### GOAL OF THE EXERCISE
When the line with "mouse_move(426, 237)" is found, repeat it and all lines that follow it exactly, stopping at the end of the listing.

········

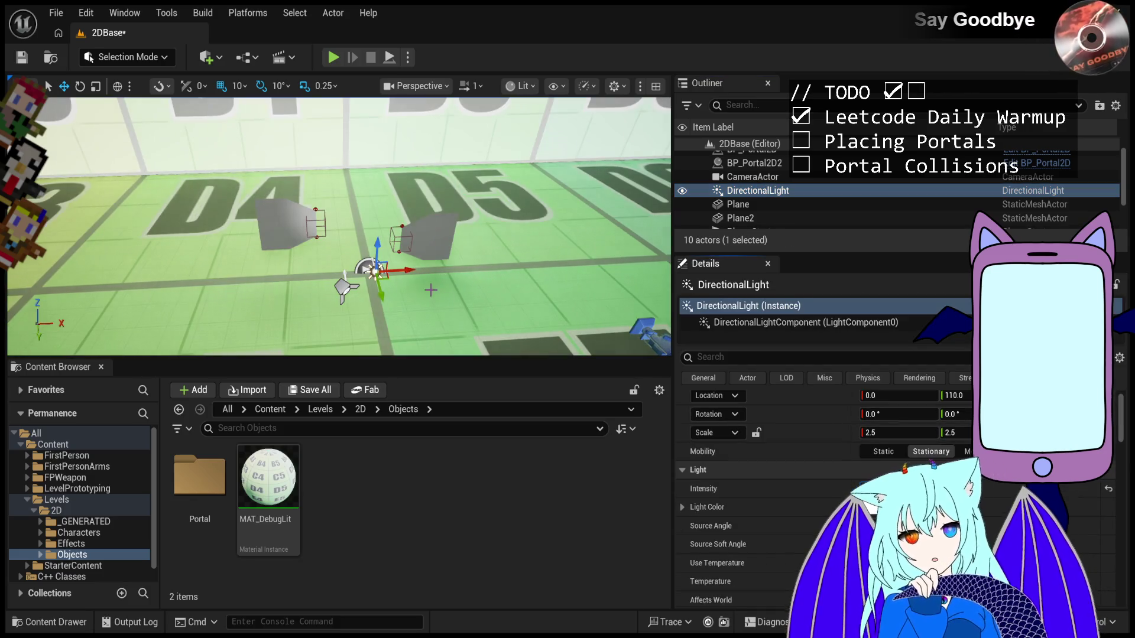
mouse_move(414, 249)
mouse_down()
mouse_move(414, 195)
mouse_move(426, 237)
mouse_move(408, 225)
mouse_move(421, 236)
mouse_move(434, 224)
mouse_up()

········

### RESPONSE AREA
mouse_move(426, 237)
mouse_move(408, 225)
mouse_move(421, 236)
mouse_move(434, 224)
mouse_up()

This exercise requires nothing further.